Sony Pictures Entertainment just released Khali the Killer: Official Red Band Trailer to YouTube. If the trailer seems exceedingly long, however, that's because they accidentally uploaded the entire film. The error occurred early Tuesday morning and the "trailer" has since been removed.
The hour-and-a-half long movie that was uploaded to the Sony Pictures Entertainment YouTube page even included the full credits. The trailer itself is only one minute and 40 seconds long. Sony took more than six hours to remove the film, during which time it clocked 11,000 views.
The movie has already been released on DVD and Blu-ray in Germany and the Netherlands under the name Khali, the Killer - Leben und sterben in East L.A. It is intended for release in the United States beginning on August 31. The IMDB synopsis reads, "After deciding to retire, an East L.A. hit man decides to take one last job to help support his ailing grandmother's end of life care. But everything falls apart when he develops empathy for the targets of his hit, and he's forced to make the toughest decision of his life."

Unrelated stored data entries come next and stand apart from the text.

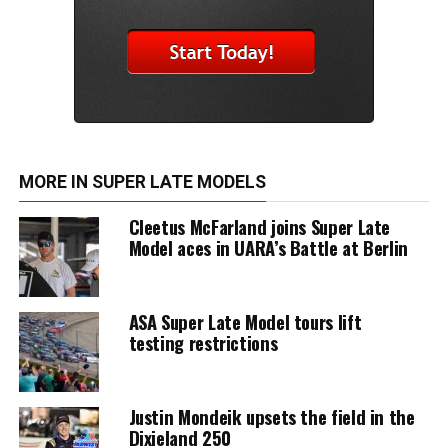
MORE IN SUPER LATE MODELS
Cleetus McFarland joins Super Late
Model aces in UARA’s Battle at Berlin
ASA Super Late Model tours lift
testing restrictions
Justin Mondeik upsets the field in the
Dixieland 250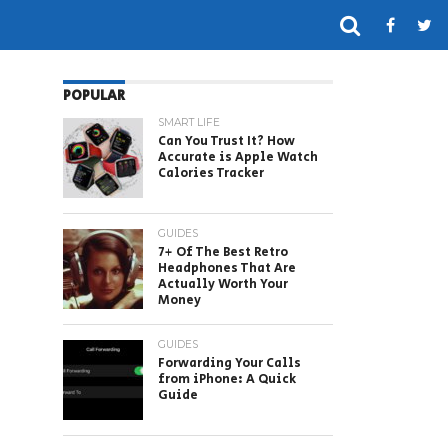
POPULAR
SMART LIFE
Can You Trust It? How
Accurate is Apple Watch
Calories Tracker
GUIDES
7+ Of The Best Retro
Headphones That Are
Actually Worth Your
Money
GUIDES
Forwarding Your Calls
from iPhone: A Quick
Guide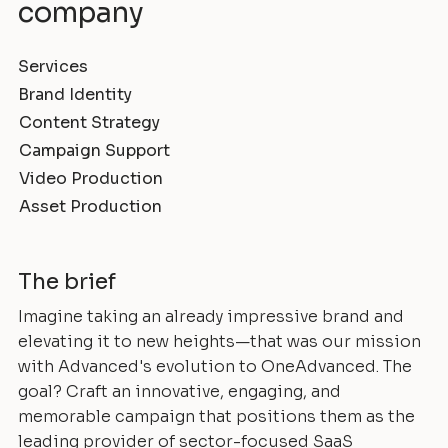
company
Services
Brand Identity
Content Strategy
Campaign Support
Video Production
Asset Production
The brief
Imagine taking an already impressive brand and
elevating it to new heights—that was our mission
with Advanced's evolution to OneAdvanced. The
goal? Craft an innovative, engaging, and
memorable campaign that positions them as the
leading provider of sector-focused SaaS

Khali the Killer scored a 3.6 out of 10 on IMDB, though it still has a number of positive reviews. One critical reviewer, however, notes that "He's suppose[d] to be a culinary master, but his kitchen is empty. He's suppose[d] to be Latino, but he doesn't speak Spanish. Terribly written and with a fake 70's style that is grating and laughable." Others argue that it's a must-see movie, engaging and inventive, with outstanding performance in particular by lead actor Richard Cabral. Movie fans will have to watch it themselves to decide!
Some skeptics are wondering if the upload of the entire movie by Sony Pictures was in fact a marketing ploy. After all, why did it take so many hours to recognize the error and take the movie down? The film's director, Jon Matthews, tweeted "So…I wrote, directed, edited, and produced Khali. Guess I should have been in charge of the upload too."
In 2014, Sony Pictures was hacked by a group that identified itself as "Guardians of Peace." In addition to publishing personal information about Sony employees, they also shared unreleased Sony films: Still Alice, Annie, Fury, Mr. Turner, and To Write Love on Her Arms. The script for the James Bond film Scepter was stolen in the attack as well. The Guardians of Peace group also demanded that Sony pull its film The Interview and threatened terrorist attacks against theaters screening the film, which was about a plot to assassinate North Korean leader Kim Jong-Un. North Korean state-sponsored hackers are suspected of being involved.
If you are one of the people who wasn't lucky enough to catch the full Khali the Killer movie on YouTube last night, you'll be able to see it at the end of next month. In the meantime, the actual trailer is now available on the site. Sony Pictures has not yet commented on the accidental film leak.